━━ Information supplied ━━

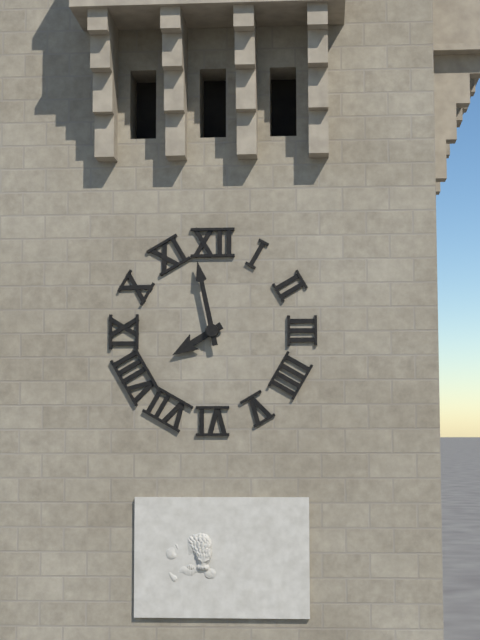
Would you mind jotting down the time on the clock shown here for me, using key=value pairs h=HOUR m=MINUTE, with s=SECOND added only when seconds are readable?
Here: h=7 m=58
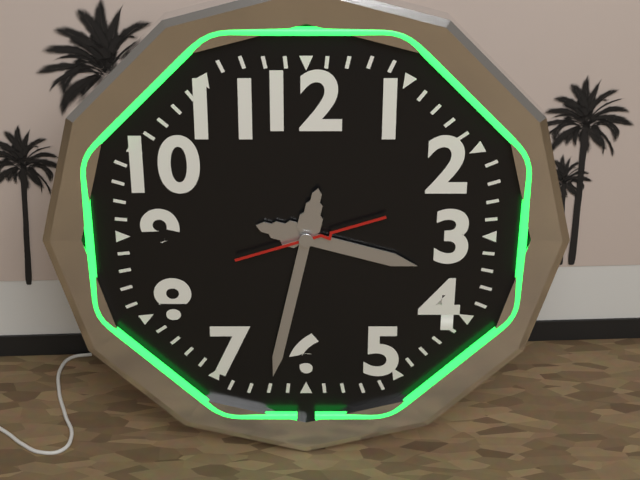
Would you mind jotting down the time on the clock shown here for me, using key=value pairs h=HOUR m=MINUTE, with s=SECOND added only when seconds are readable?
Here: h=3 m=32 s=12
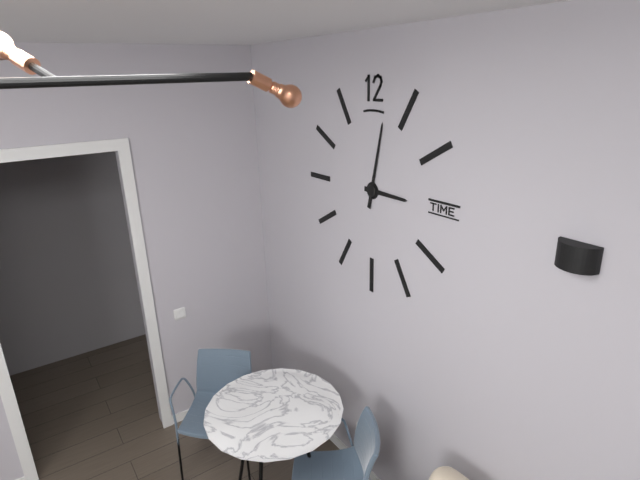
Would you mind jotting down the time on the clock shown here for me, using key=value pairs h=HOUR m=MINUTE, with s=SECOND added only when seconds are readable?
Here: h=3 m=2
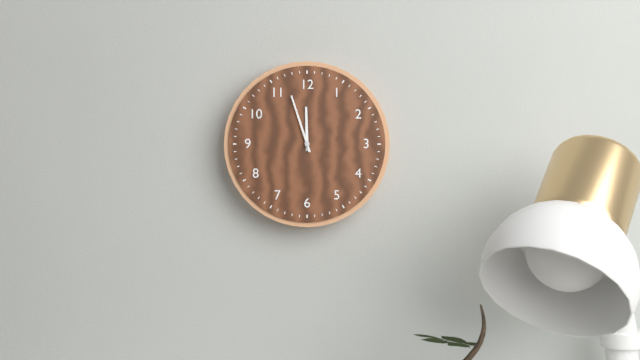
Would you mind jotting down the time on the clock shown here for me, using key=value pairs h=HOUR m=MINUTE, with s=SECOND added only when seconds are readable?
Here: h=11 m=57
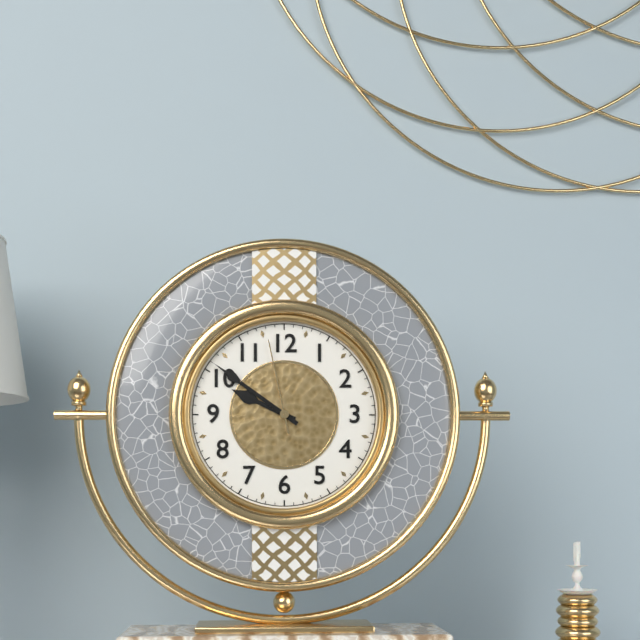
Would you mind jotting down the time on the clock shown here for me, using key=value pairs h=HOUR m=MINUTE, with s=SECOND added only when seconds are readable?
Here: h=9 m=51 s=58
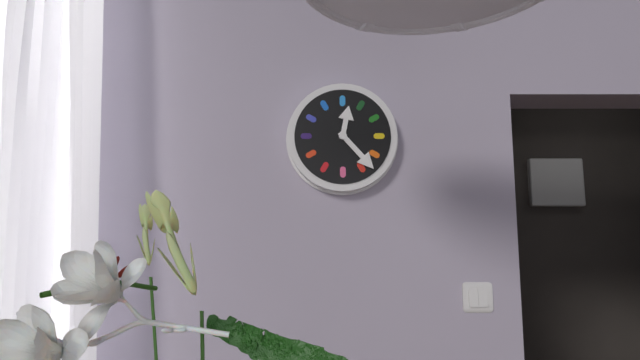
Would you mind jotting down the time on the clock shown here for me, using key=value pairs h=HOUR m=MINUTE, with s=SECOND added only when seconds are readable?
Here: h=12 m=23
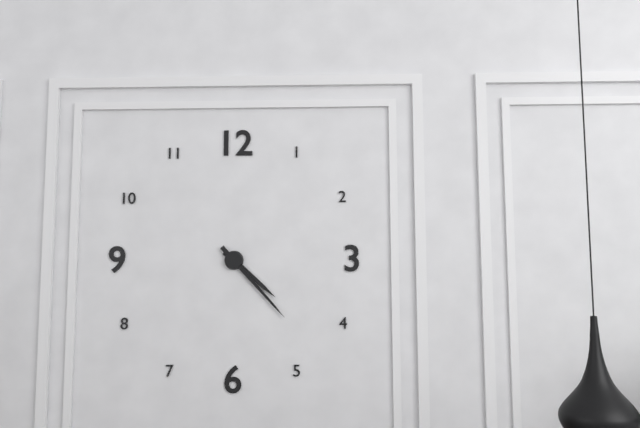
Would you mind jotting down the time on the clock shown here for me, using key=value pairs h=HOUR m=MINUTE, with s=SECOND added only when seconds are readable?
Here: h=4 m=23
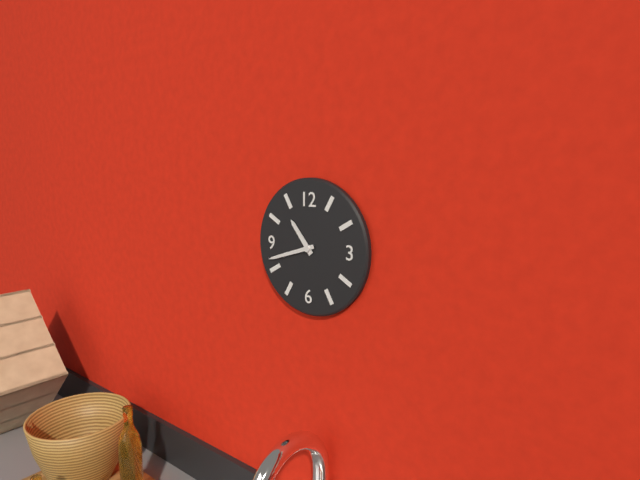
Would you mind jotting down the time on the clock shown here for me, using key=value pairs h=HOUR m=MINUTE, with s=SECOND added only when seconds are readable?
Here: h=10 m=42
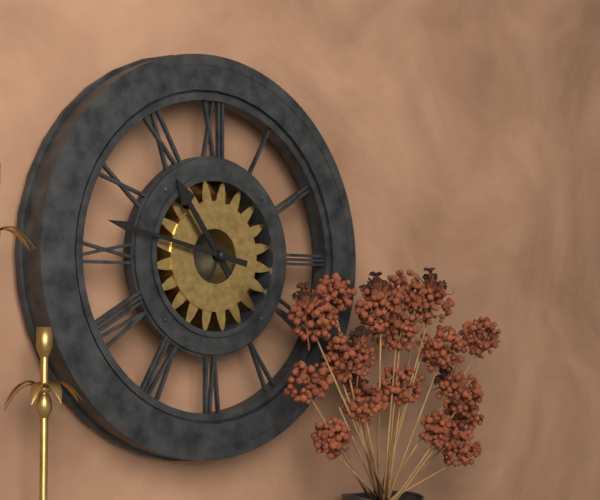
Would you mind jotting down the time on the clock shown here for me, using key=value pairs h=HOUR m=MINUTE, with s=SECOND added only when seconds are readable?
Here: h=10 m=47
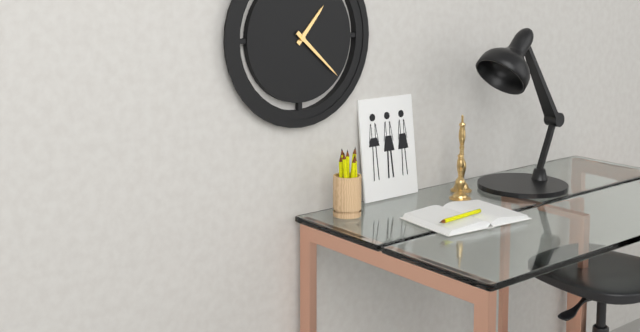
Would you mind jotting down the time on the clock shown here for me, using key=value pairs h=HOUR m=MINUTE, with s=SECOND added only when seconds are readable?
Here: h=1 m=22
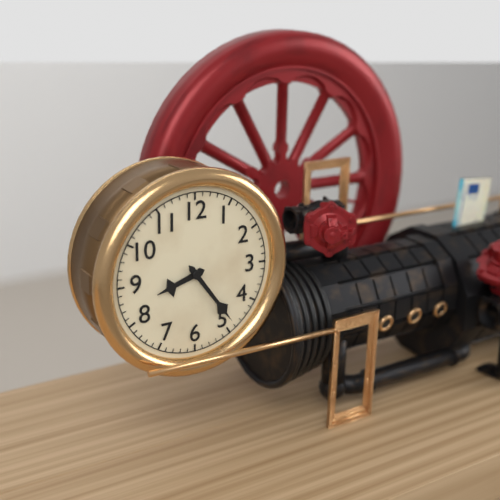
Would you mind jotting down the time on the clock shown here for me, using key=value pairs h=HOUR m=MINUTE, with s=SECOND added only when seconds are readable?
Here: h=8 m=24
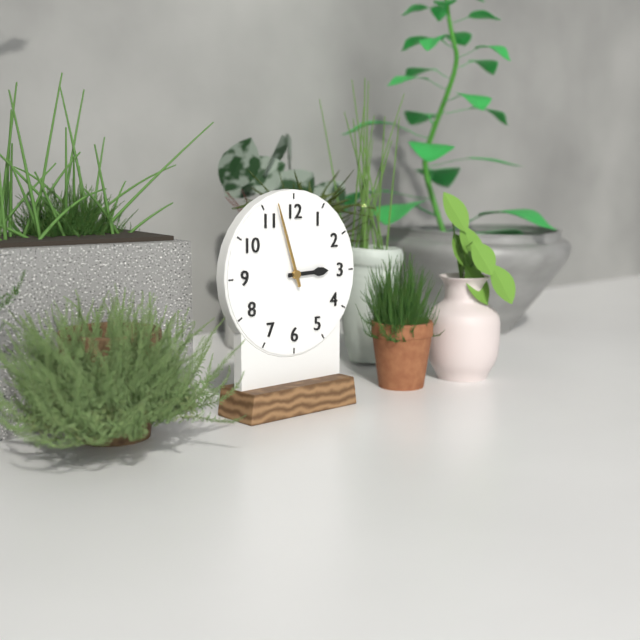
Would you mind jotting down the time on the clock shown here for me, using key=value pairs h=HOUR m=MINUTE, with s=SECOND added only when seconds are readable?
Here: h=2 m=57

━━━

• [What needs to be done]
Reproduce every one of the records above verbatim, omitting the pictures.

• [Result of this exercise]
Would you mind jotting down the time on the clock shown here for me, using key=value pairs h=HOUR m=MINUTE, with s=SECOND added only when seconds are readable?
Here: h=7 m=58
Would you mind jotting down the time on the clock shown here for me, using key=value pairs h=HOUR m=MINUTE, with s=SECOND added only when seconds are readable?
Here: h=3 m=32 s=12
Would you mind jotting down the time on the clock shown here for me, using key=value pairs h=HOUR m=MINUTE, with s=SECOND added only when seconds are readable?
Here: h=3 m=2
Would you mind jotting down the time on the clock shown here for me, using key=value pairs h=HOUR m=MINUTE, with s=SECOND added only when seconds are readable?
Here: h=11 m=57
Would you mind jotting down the time on the clock shown here for me, using key=value pairs h=HOUR m=MINUTE, with s=SECOND added only when seconds are readable?
Here: h=9 m=51 s=58
Would you mind jotting down the time on the clock shown here for me, using key=value pairs h=HOUR m=MINUTE, with s=SECOND added only when seconds are readable?
Here: h=12 m=23
Would you mind jotting down the time on the clock shown here for me, using key=value pairs h=HOUR m=MINUTE, with s=SECOND added only when seconds are readable?
Here: h=4 m=23
Would you mind jotting down the time on the clock shown here for me, using key=value pairs h=HOUR m=MINUTE, with s=SECOND added only when seconds are readable?
Here: h=10 m=42
Would you mind jotting down the time on the clock shown here for me, using key=value pairs h=HOUR m=MINUTE, with s=SECOND added only when seconds are readable?
Here: h=10 m=47
Would you mind jotting down the time on the clock shown here for me, using key=value pairs h=HOUR m=MINUTE, with s=SECOND added only when seconds are readable?
Here: h=1 m=22
Would you mind jotting down the time on the clock shown here for me, using key=value pairs h=HOUR m=MINUTE, with s=SECOND added only when seconds are readable?
Here: h=8 m=24
Would you mind jotting down the time on the clock shown here for me, using key=value pairs h=HOUR m=MINUTE, with s=SECOND added only when seconds are readable?
Here: h=2 m=57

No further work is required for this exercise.